Earlier this morning I wrote the article below. Since then this has been published: “Mugabe resisting army pressure to quit”.
As Reuters reports: “President Robert Mugabe is insisting he remains Zimbabwe’s only legitimate ruler, an intelligence source said on Thursday, and is resisting mediation by a Catholic priest to allow the 93-year-old former guerrilla a graceful exit after a military coup. ”
This is in line with what I argued.
Under house arrest, with the army at his gate and rumours that his wife has fled the country, Robert Mugabe still controls the destiny of Zimbabwe.
Remember the words of the statement the army spokesman read over state television:
“Fellow Zimbabweans. Following the address we made on 13 November 2017, which we believe our main broadcaster Zimbabwe Broadcasting Corporation and the Herald were directed not to publicise, the situation in our country has moved to another level.
Firstly we wish to assure our nation, His Excellency, the president of the republic of Zimbabwe and commander in chief of the Zimbabwe Defence Forces, comrade R G Mugabe and his family, are safe and sound and their security is guaranteed.
We are only targeting criminals around him who are committing crimes that are causing social and economic suffering in the country in order to bring them to justice….”
As the statement General Moyo read out makes plain, Mugabe remains both president and commander in chief.
And until Mugabe goes on radio and television to say that he is stepping down, that remains the case.
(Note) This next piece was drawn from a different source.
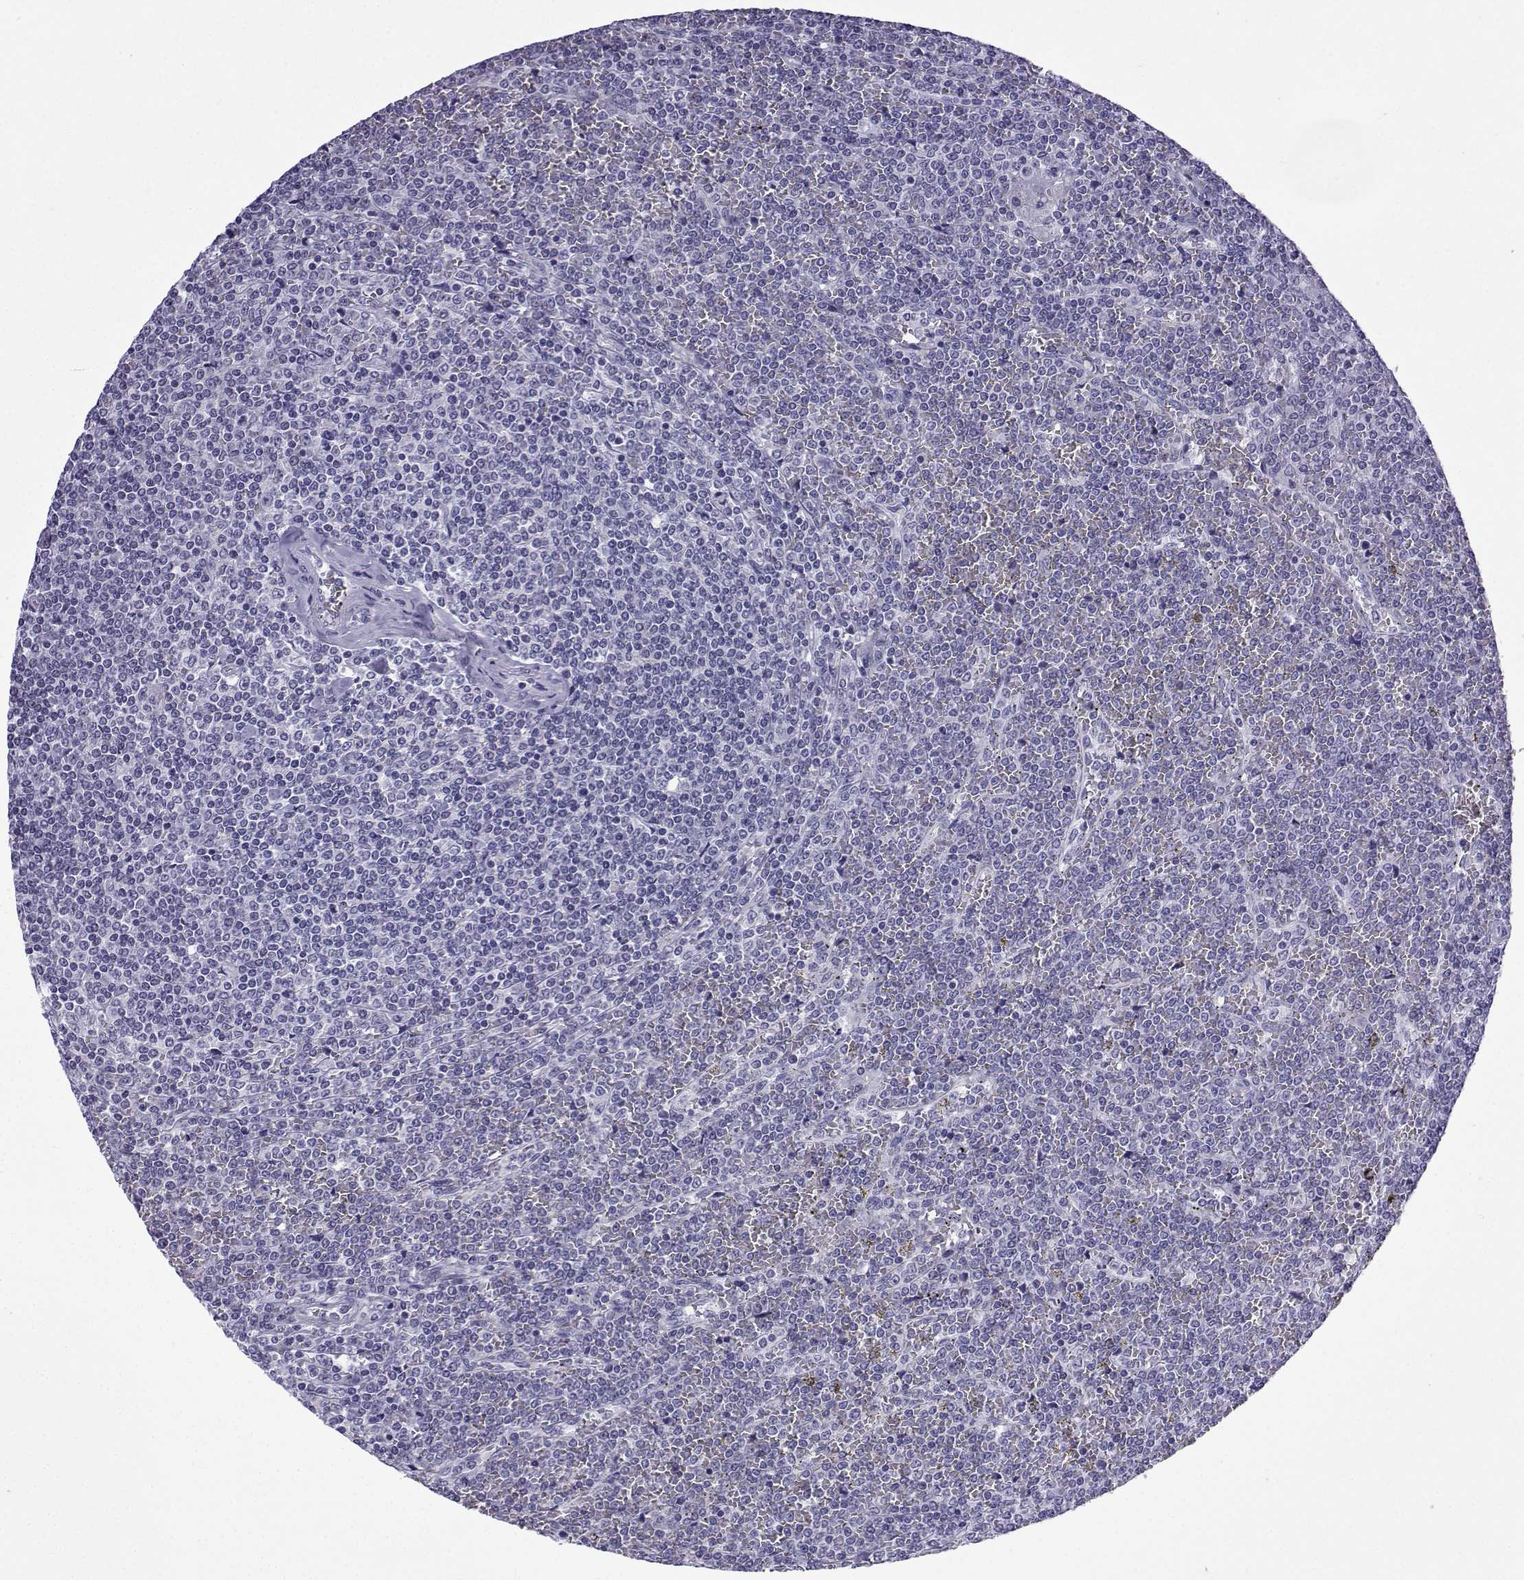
{"staining": {"intensity": "negative", "quantity": "none", "location": "none"}, "tissue": "lymphoma", "cell_type": "Tumor cells", "image_type": "cancer", "snomed": [{"axis": "morphology", "description": "Malignant lymphoma, non-Hodgkin's type, Low grade"}, {"axis": "topography", "description": "Spleen"}], "caption": "The photomicrograph displays no staining of tumor cells in lymphoma.", "gene": "ACRBP", "patient": {"sex": "female", "age": 19}}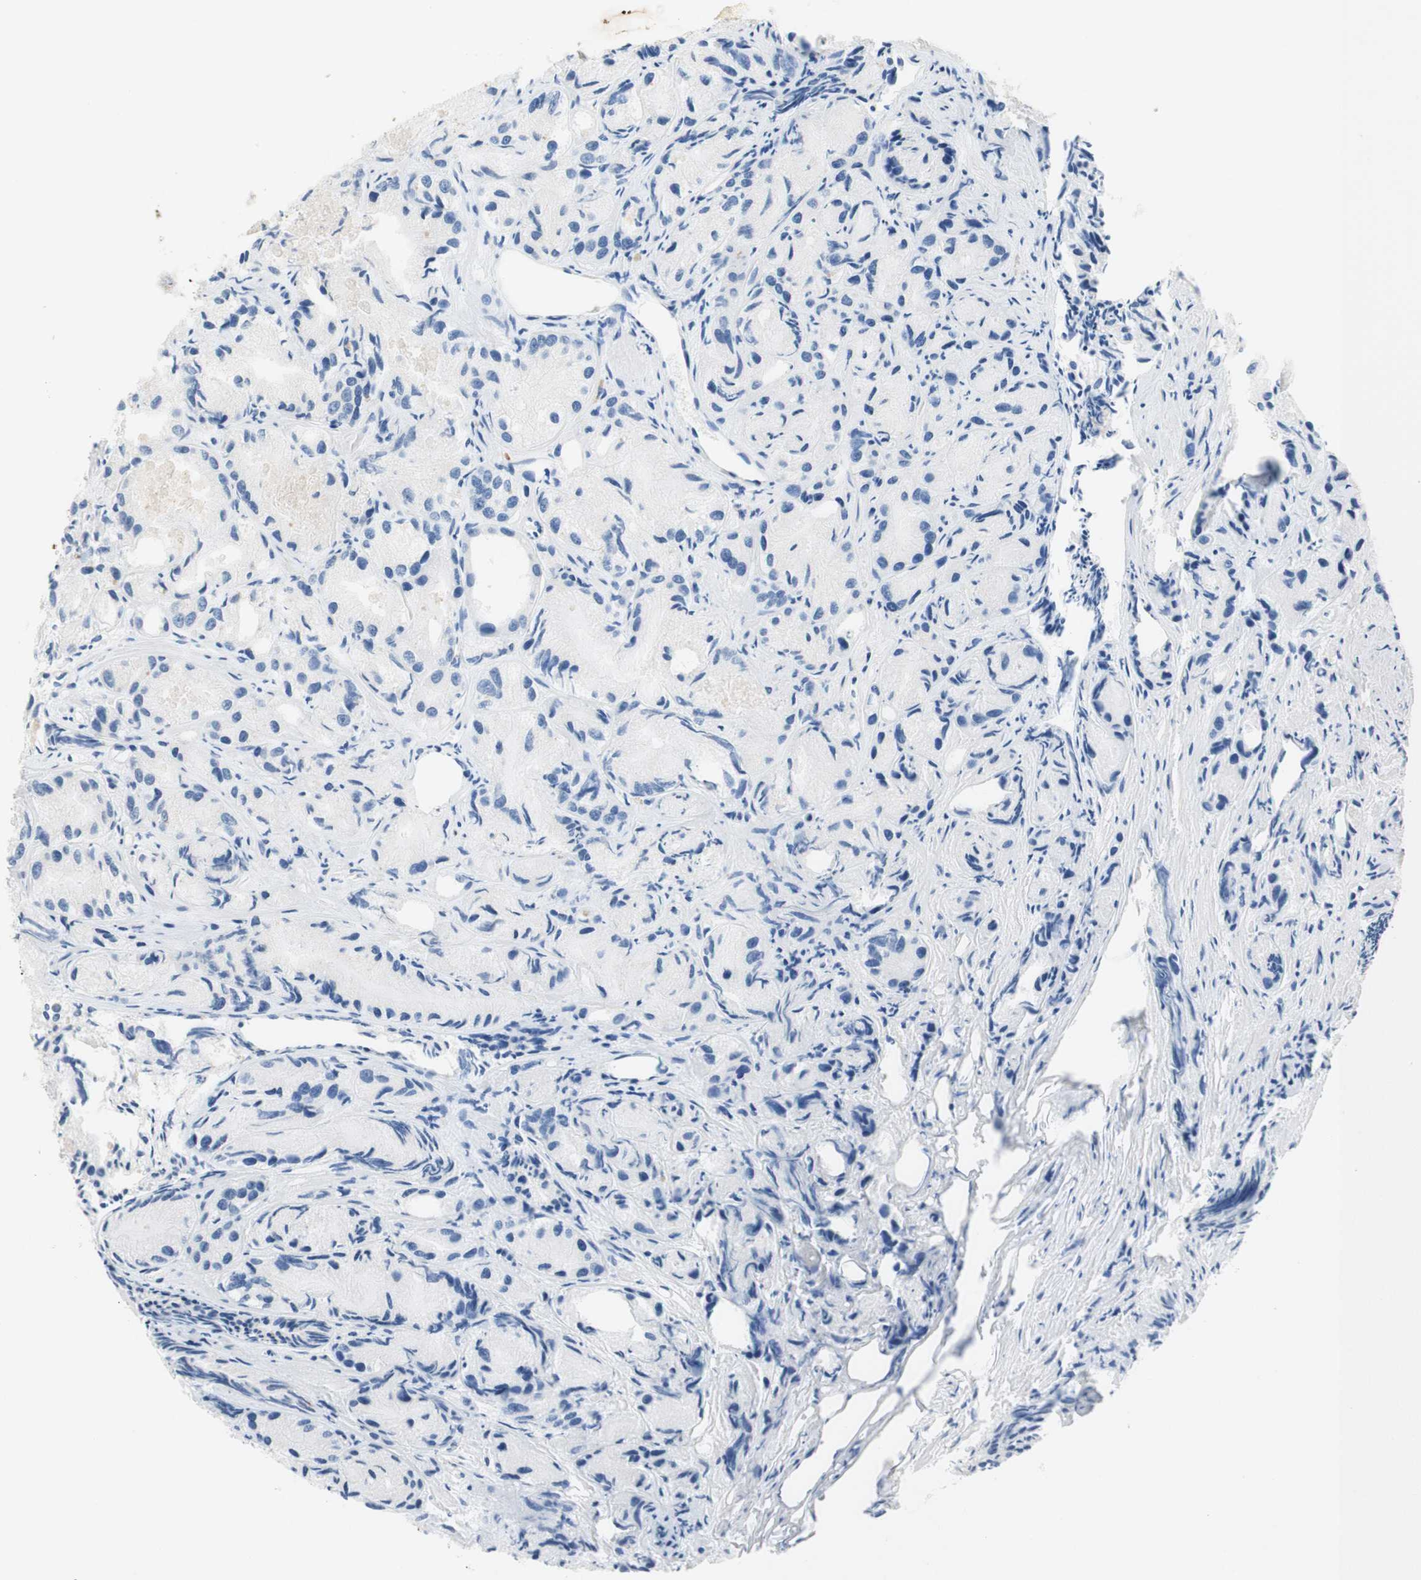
{"staining": {"intensity": "negative", "quantity": "none", "location": "none"}, "tissue": "prostate cancer", "cell_type": "Tumor cells", "image_type": "cancer", "snomed": [{"axis": "morphology", "description": "Adenocarcinoma, Low grade"}, {"axis": "topography", "description": "Prostate"}], "caption": "Micrograph shows no protein expression in tumor cells of prostate low-grade adenocarcinoma tissue.", "gene": "POLR2J3", "patient": {"sex": "male", "age": 72}}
He may be stripped of much of his power, but he remains in control.
If he is forced out then this is undeniably a coup.
And coups (for whatever reason) are considered illegitimate by the African Union, which is required to act to against them.
President Jacob Zuma of South Africa may have sent ministers to plead with him.
Britain’s Foreign Secretary, Boris Johnson may say the “path to legitimate government now lies open”.
But until Robert Mugabe publicly hands over to a transitional government there is no easy way forward.
And anyone who witnessed the Lancaster House talks that led to independence in 1980 will know just how stubborn Mugabe can be.
Mugabe won an election (no matter how flawed – don’t forget that it was endorsed by African leaders) and this cannot easily be undone.
So although southern African leaders are due to meet in Botswana today, their hands are tied until there is some negotiated handover of power.
Otherwise they will be backing exactly the kind of illegitimate transfer of authority that they have said – repeatedly – that they abhor.
The silk coup
If – on the other hand – Mugabe can be persuaded to step down, then the path to a transitional government lies open.
The most likely candidates to lead Zimbabwe are his two sacked Vice Presidents, Emmerson Mnangagwa and Joyce Mujuru.
Perhaps there will be a government of national unity, including Morgan Tsvangirai, the veteran leader of the opposition Movement for Democratic Change.
There is plenty of speculation that the Chinese gave their blessing to just such a transfer of power when General Constantine Chiwenga visited the country, just prior to the coup.
Certainly this has been smoother than any coup I witnessed in nearly 30 years of reporting from Africa.
But the immovable object in the way of all these plans is the man who has been at the centre of power in Zimbabwe for the past four decades.
And until Robert Mugabe can be persuaded to leave the stage, it will be very hard indeed for the other actors to continue with the play.